Satranç'a gelecek olursam kitabın ilk 20-30 sayfası beni sarmadı -zaten kaç sayfaki diyeceksiniz belki- ve bana göre kitap aslında Bay B.nin gelmesiyle başlıyor. Başta satranç şampiyonu olan birinin azim öyküsünü anlatıyor sandım ama Zweig gerçekten şaşırttı ve satranç ustası Mirko'yu değil de Bay B.nin yaşadıklarını satrançla ilişkilendirerek anlattı.

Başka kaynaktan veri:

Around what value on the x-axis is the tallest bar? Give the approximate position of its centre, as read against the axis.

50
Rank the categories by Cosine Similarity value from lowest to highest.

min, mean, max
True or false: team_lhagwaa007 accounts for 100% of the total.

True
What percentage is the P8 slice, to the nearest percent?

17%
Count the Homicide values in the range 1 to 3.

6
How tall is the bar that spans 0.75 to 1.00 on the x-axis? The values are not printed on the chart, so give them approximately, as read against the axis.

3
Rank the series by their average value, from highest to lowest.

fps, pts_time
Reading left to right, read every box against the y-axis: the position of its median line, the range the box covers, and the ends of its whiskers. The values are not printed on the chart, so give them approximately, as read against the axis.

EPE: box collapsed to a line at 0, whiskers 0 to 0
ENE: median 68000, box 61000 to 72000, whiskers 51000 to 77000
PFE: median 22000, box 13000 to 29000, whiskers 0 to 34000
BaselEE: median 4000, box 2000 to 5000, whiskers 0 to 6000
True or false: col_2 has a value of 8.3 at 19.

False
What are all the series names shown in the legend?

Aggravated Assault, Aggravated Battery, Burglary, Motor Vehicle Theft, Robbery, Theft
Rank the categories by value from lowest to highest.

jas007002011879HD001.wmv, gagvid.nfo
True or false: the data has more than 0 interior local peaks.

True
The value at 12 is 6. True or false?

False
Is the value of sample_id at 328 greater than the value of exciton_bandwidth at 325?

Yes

Bay B.nin yaşadığı psikolojik şiddeti, ruhsal ve fiziksel yalnızlığını o kadar güzel anlatıyor ki öyle bir yalnızlık yaşar mıyım korkusu sarıyor içinizi.Bay B.nin bir insana, taşa, toprağa, gökyüzüne bakabilmeye hasret kalışını çok güzel hissettiriyor.
Zweig'in bu kitabındandan da anladım ki yalnızlık gerçekten Allah'a mahsusmuş.